Stored data entries
------------------------------------------------------------

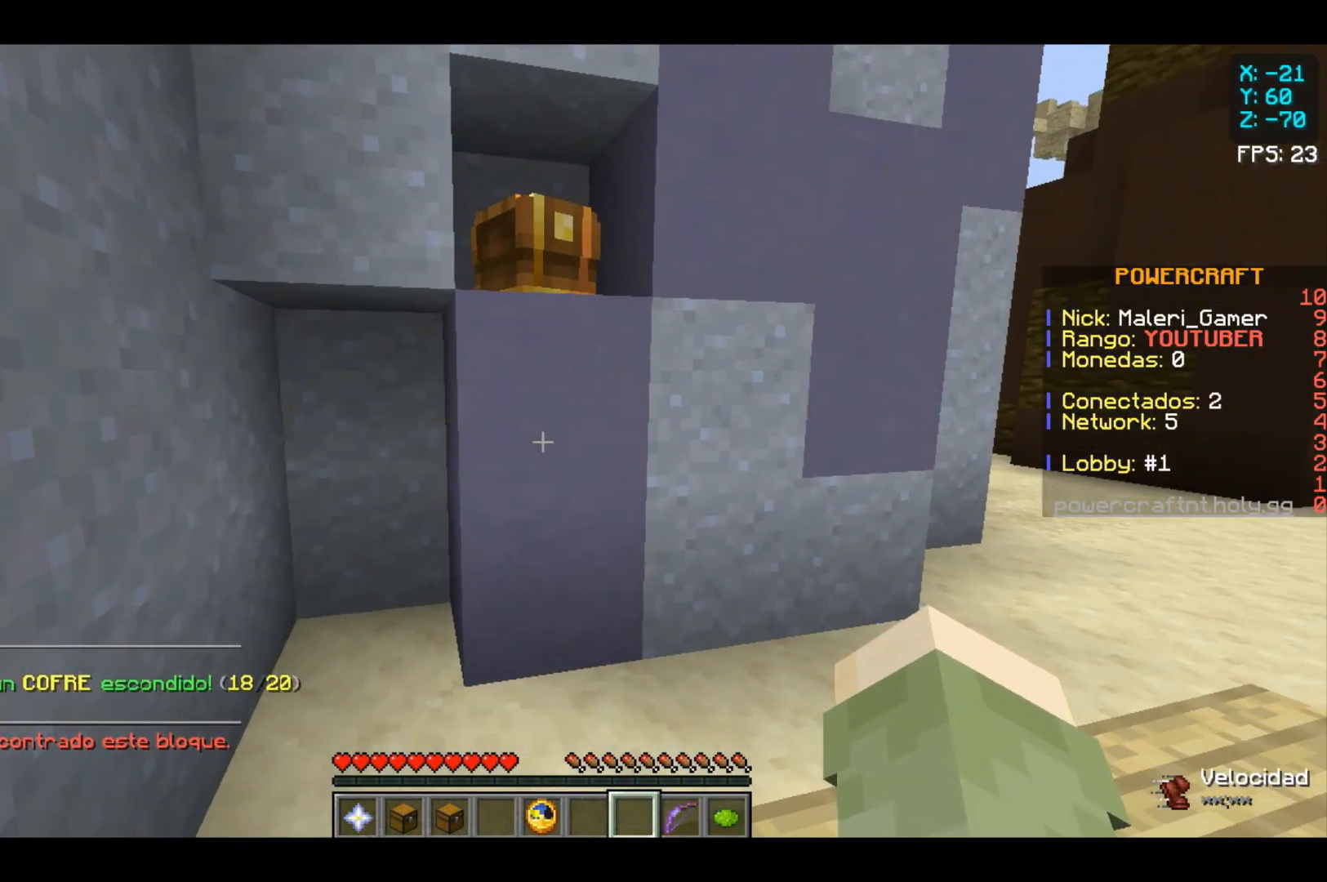
{"keys": [], "mouse": [], "events": []}
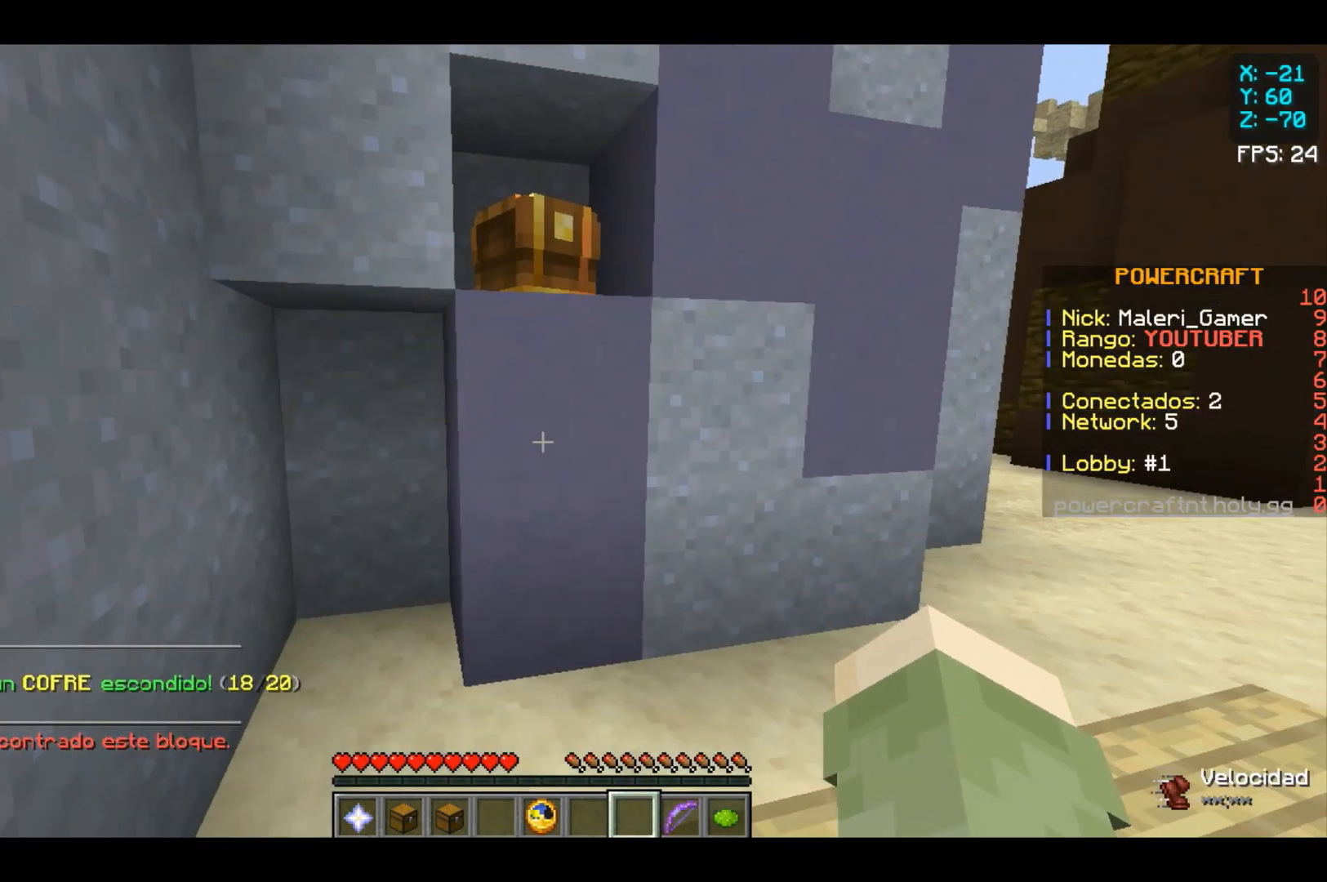
{"keys": [], "mouse": [], "events": []}
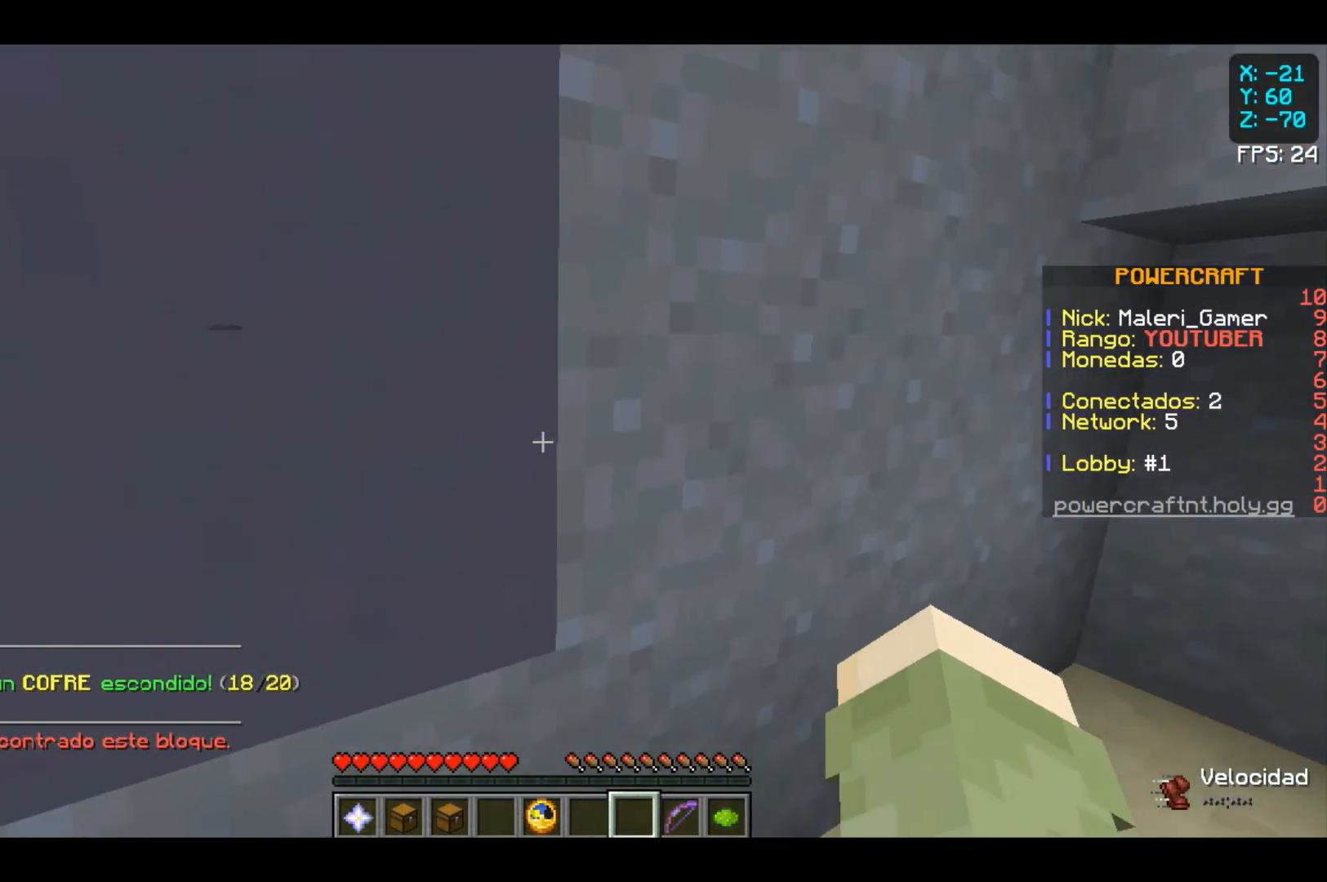
{"keys": ["w"], "mouse": [], "events": [[333, "w", "down"]]}
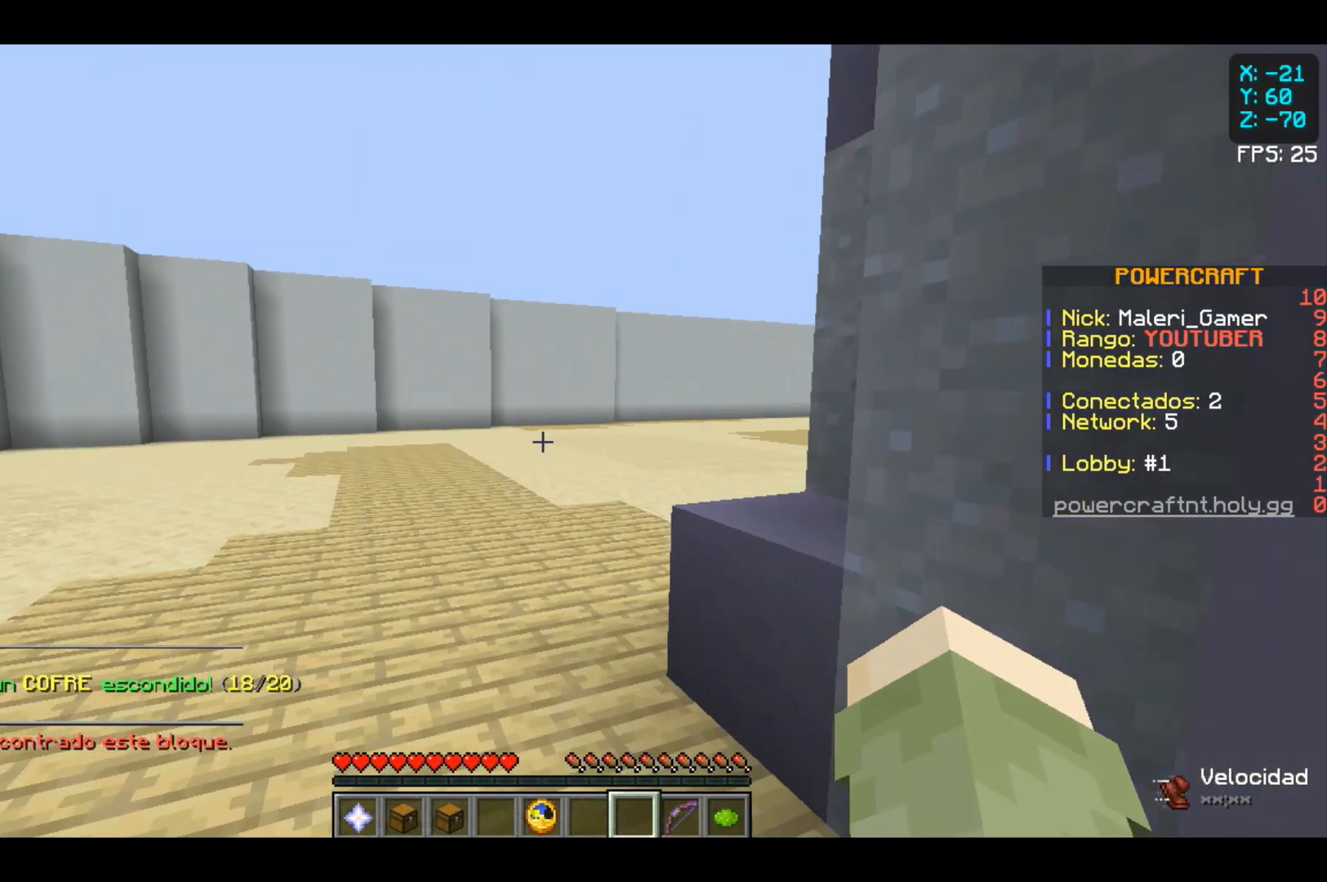
{"keys": ["w"], "mouse": [], "events": []}
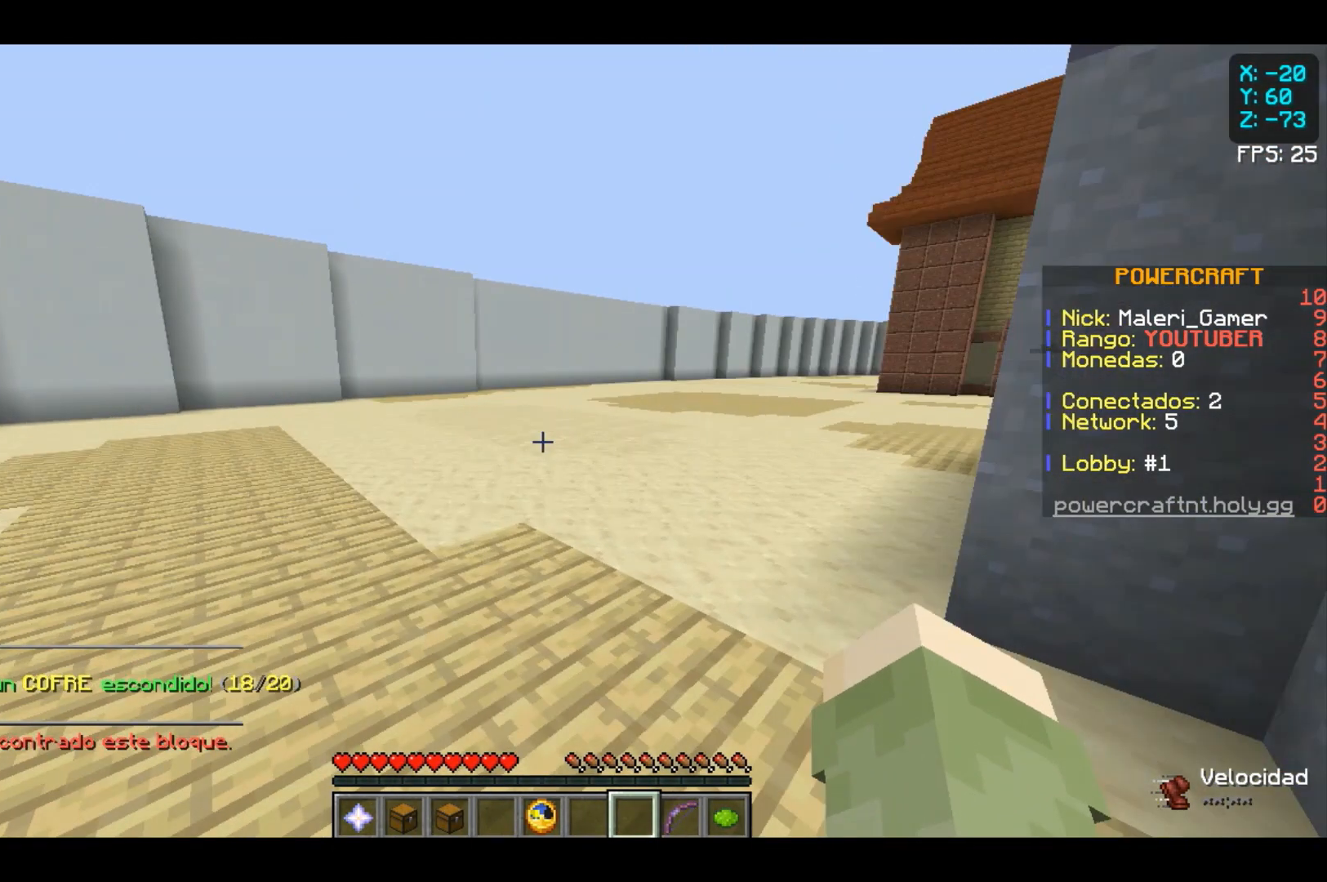
{"keys": [], "mouse": [], "events": [[267, "w", "up"]]}
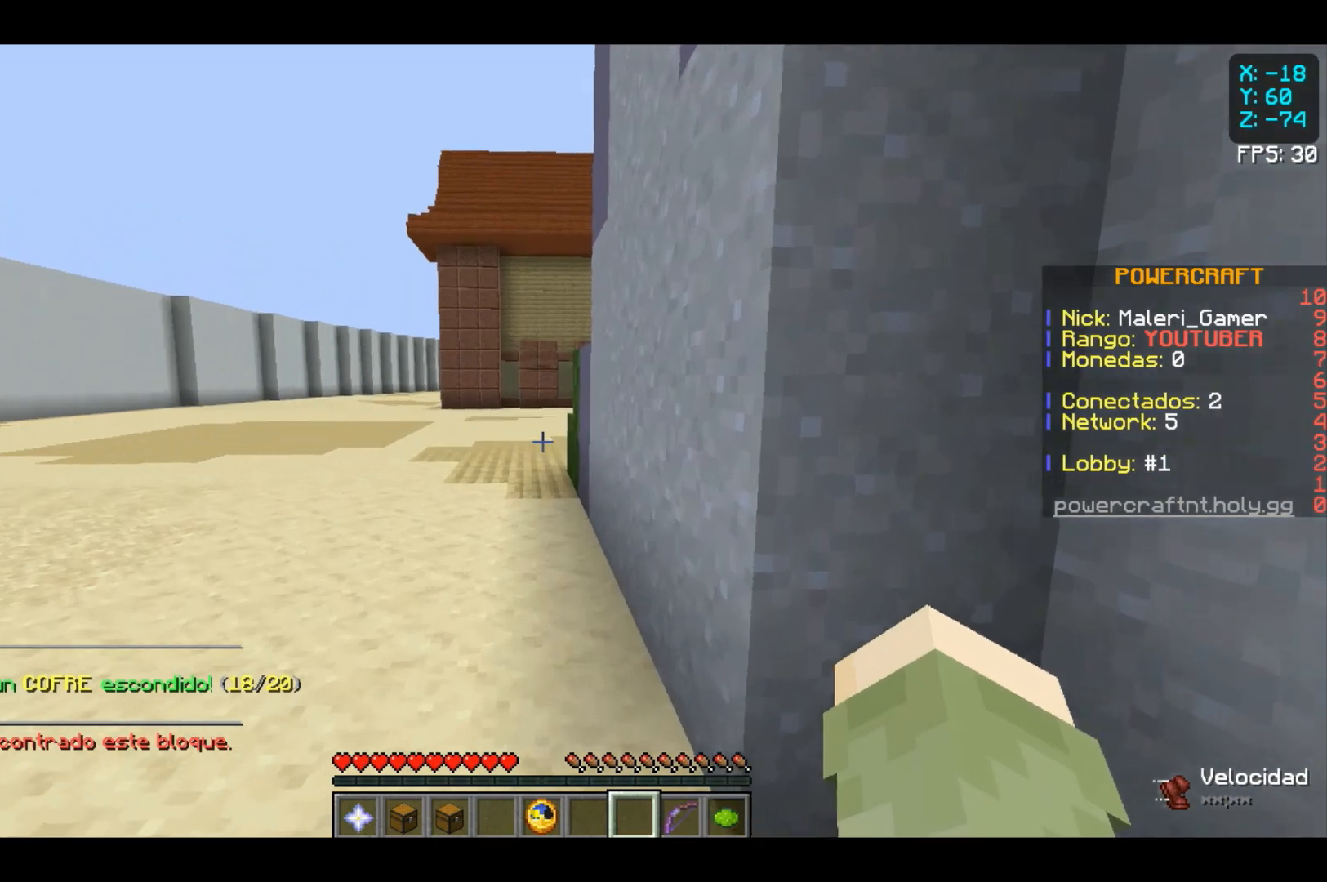
{"keys": ["w"], "mouse": [], "events": [[100, "w", "down"], [367, "space", "down"], [500, "space", "up"]]}
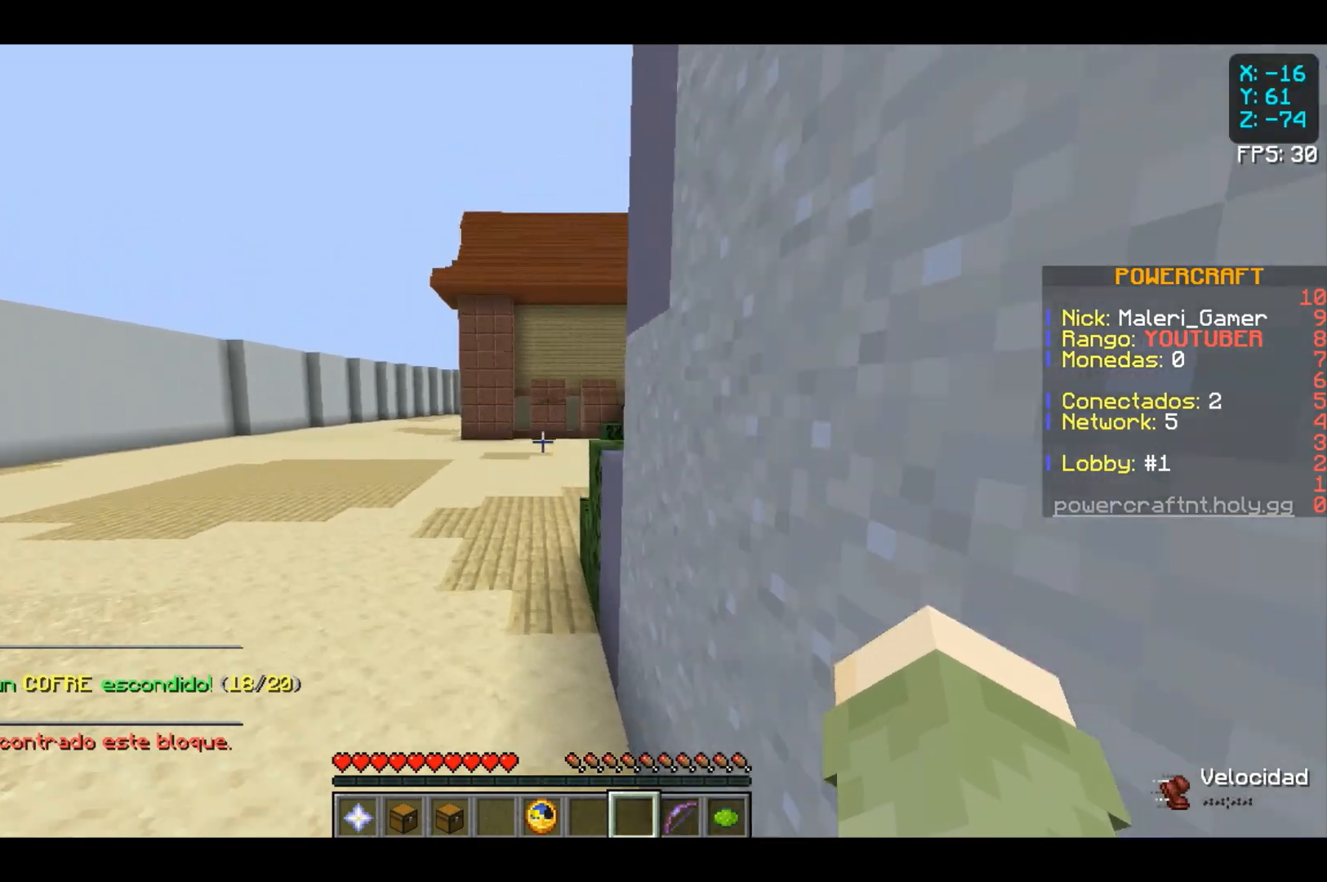
{"keys": ["w"], "mouse": [], "events": [[133, "space", "down"], [200, "space", "up"]]}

------------------------------------------------------------

▸ **EXERCISE DESCRIPTION**: Repeat the data exactly. Pictures should not appear.

▸ **RESULT OF THE TASK**:
{"keys": [], "mouse": [], "events": []}
{"keys": [], "mouse": [], "events": []}
{"keys": ["w"], "mouse": [], "events": [[333, "w", "down"]]}
{"keys": ["w"], "mouse": [], "events": []}
{"keys": [], "mouse": [], "events": [[267, "w", "up"]]}
{"keys": ["w"], "mouse": [], "events": [[100, "w", "down"], [367, "space", "down"], [500, "space", "up"]]}
{"keys": ["w"], "mouse": [], "events": [[133, "space", "down"], [200, "space", "up"]]}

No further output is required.